### Extract
January 5, 2016: In early December, Google dropped the “followers on Google+” social annotation for AdWords advertisers, as uncovered in an article from The SEM Post. This is announcement was just another indicator that B2B marketers can focus less on activity directly associated with Google+ in the new year.
This is also just one of hundreds of changes Google made in the past year when you take into account search updates, product announcements, and organizational changes. While its practically impossible to stay up to date with every major announcement from Google, there are certainly are a few that deserve more attention than others.
As we kick off the new year, I wanted to use this post highlight 8 key developments Google made in 2015, and what they could mean, today, and in the long run, for B2B marketing professionals.
The Demise of Google+
In mid-2014, Vic Gundotra, then Google SVP, and largely considered the champion of Google+, announced his resignation from the search engine. From that point on, signs pointed to the eventual demise of Google’s social networking platform, culminating in acting SVP Bradley Horowitz’s announcement that he’d taken over responsibilities for the service, and splitting it into a new service called Photos and Streams.
This past year, we saw Google continue to separate itself, and its users, from Google+ and promoting platform activity. This included no longer requiring YouTube commenters to use Google+ before they sign in, removing Google+ posts in the Knowledge Graph results, and eliminating the social extension in AdWords, as detailed previously.
For B2B marketers, this means your time investment requirement for Google+ lessens significantly in the new year.
While I would still recommend maintaining a professional presence, with up-to-date company information, in your Google+ Page and associated profiles. It’s clear your activity and influence by directly participating in this social networking platform will become less of a priority moving forward.

### Dataset content
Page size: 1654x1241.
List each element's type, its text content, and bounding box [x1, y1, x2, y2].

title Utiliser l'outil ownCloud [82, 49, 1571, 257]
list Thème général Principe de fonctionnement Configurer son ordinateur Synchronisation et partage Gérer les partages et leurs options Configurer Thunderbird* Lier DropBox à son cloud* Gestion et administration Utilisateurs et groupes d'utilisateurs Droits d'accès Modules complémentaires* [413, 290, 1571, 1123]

### Exercise details
In the piece on Google's 2015 developments, who was the Google SVP largely considered the champion of Google+ who announced his resignation in mid-2014?

### Exercise output
Vic Gundotra